Breath watching involves being aware of and watching your breathing during meditation. To be able to successfully follow this technique, you should:
- Sit in a quiet room, distraction free
- Sit in a chair or on the floor in a comfortable position
- Begin to take slow deep breaths with your eyes closed, breathing in through your nose and out of your mouth
- Be aware as you breathe, of your breath travelling through your body
Focus all your attention on your breath
Empty Mind Meditation
This form of meditation needs focus and patience, it means that you need to empty all of your thoughts from your mind and allow your mind to rest. You need the following to achieve this:
- A quiet room
- To be in the cross-legged position
- Allow all your thoughts to travel out of your body, into the atmosphere
Walking meditation can be done in your office, out on a run or walking down the street. You focus on how your body moves while moving in any of these environments. As your mind wanders, refocus and concentrate on your body movement.

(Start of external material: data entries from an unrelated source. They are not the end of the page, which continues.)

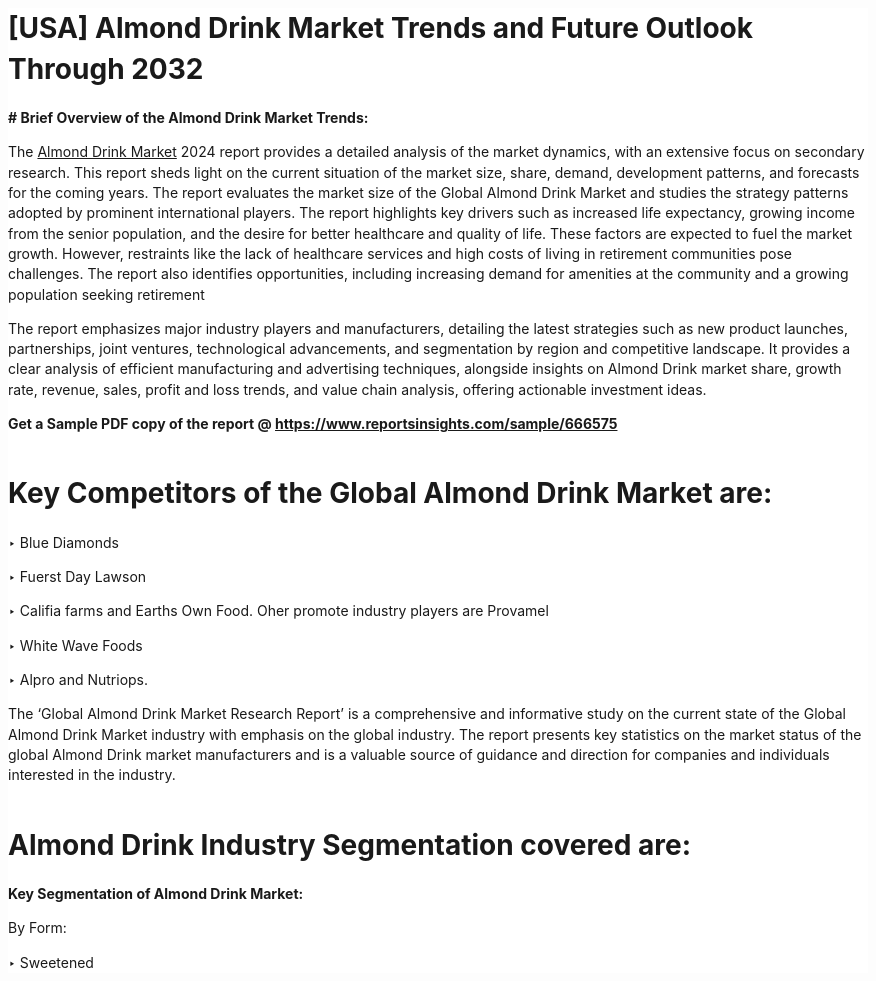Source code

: # [USA] Almond Drink Market Trends and Future Outlook Through 2032

<strong># Brief Overview of the Almond Drink Market Trends:</strong>

The <a href=https://www.reportsinsights.com/sample/666575>Almond Drink Market</a> 2024 report provides a detailed analysis of the market dynamics, with an extensive focus on secondary research. This report sheds light on the current situation of the market size, share, demand, development patterns, and forecasts for the coming years. The report evaluates the market size of the Global Almond Drink Market and studies the strategy patterns adopted by prominent international players. The report highlights key drivers such as increased life expectancy, growing income from the senior population, and the desire for better healthcare and quality of life. These factors are expected to fuel the market growth. However, restraints like the lack of healthcare services and high costs of living in retirement communities pose challenges. The report also identifies opportunities, including increasing demand for amenities at the community and a growing population seeking retirement

The report emphasizes major industry players and manufacturers, detailing the latest strategies such as new product launches, partnerships, joint ventures, technological advancements, and segmentation by region and competitive landscape. It provides a clear analysis of efficient manufacturing and advertising techniques, alongside insights on Almond Drink market share, growth rate, revenue, sales, profit and loss trends, and value chain analysis, offering actionable investment ideas.

<strong>Get a Sample PDF copy of the report @ <a href=https://www.reportsinsights.com/sample/666575 style=color:#0000ff;>https://www.reportsinsights.com/sample/666575</a></strong>

# <strong>Key Competitors of the Global Almond Drink Market are:</strong>

‣ Blue Diamonds

‣ Fuerst Day Lawson

‣ Califia farms and Earths Own Food. Oher promote industry players are Provamel

‣ White Wave Foods

‣ Alpro and Nutriops.

The ‘Global Almond Drink Market Research Report’ is a comprehensive and informative study on the current state of the Global Almond Drink Market industry with emphasis on the global industry. The report presents key statistics on the market status of the global Almond Drink market manufacturers and is a valuable source of guidance and direction for companies and individuals interested in the industry.

# <strong>Almond Drink Industry Segmentation covered are:</strong>

<strong>Key Segmentation of Almond Drink Market:</strong> 


By Form:

‣ Sweetened
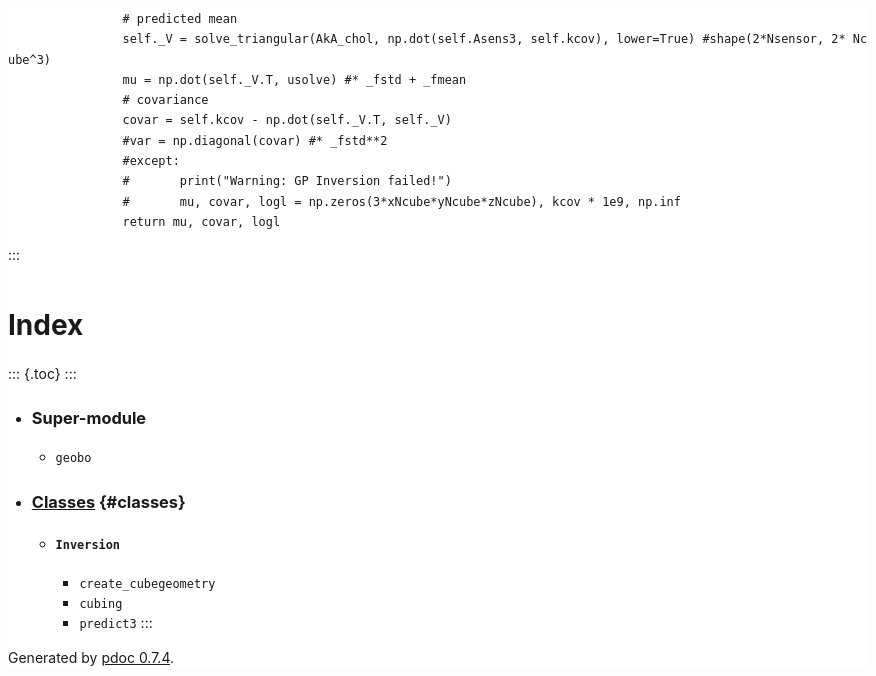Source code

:                     # predicted mean
                    self._V = solve_triangular(AkA_chol, np.dot(self.Asens3, self.kcov), lower=True) #shape(2*Nsensor, 2* Ncube^3)
                    mu = np.dot(self._V.T, usolve) #* _fstd + _fmean
                    # covariance
                    covar = self.kcov - np.dot(self._V.T, self._V)
                    #var = np.diagonal(covar) #* _fstd**2
                    #except:
                    #       print("Warning: GP Inversion failed!")
                    #       mu, covar, logl = np.zeros(3*xNcube*yNcube*zNcube), kcov * 1e9, np.inf 
                    return mu, covar, logl
:::

Index
=====

::: {.toc}
:::

-   ### Super-module

    -   `geobo`

-   ### [Classes](#header-classes) {#classes}

    -   #### `Inversion`

        -   `create_cubegeometry`
        -   `cubing`
        -   `predict3`
:::

Generated by [pdoc 0.7.4](https://pdoc3.github.io/pdoc).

Mindful meditation is focused on what is happening to you in the present and being aware of your thought process and your feelings. You are not to judge yourself, but instead open your mind to why you are feeling a certain way, and be open to what your true feelings are. This is the same practice that Buddhist Monks use.
Simple Mantra Meditation
This form of meditation focuses your mind on a particular sound. It might be a phrase repeated over and over, or it could be a tone of some kind. Practitioners working with a Master will often chant phrases like Shanti, Shanti, Shanti, repeated over and over, “Shanti” means peace.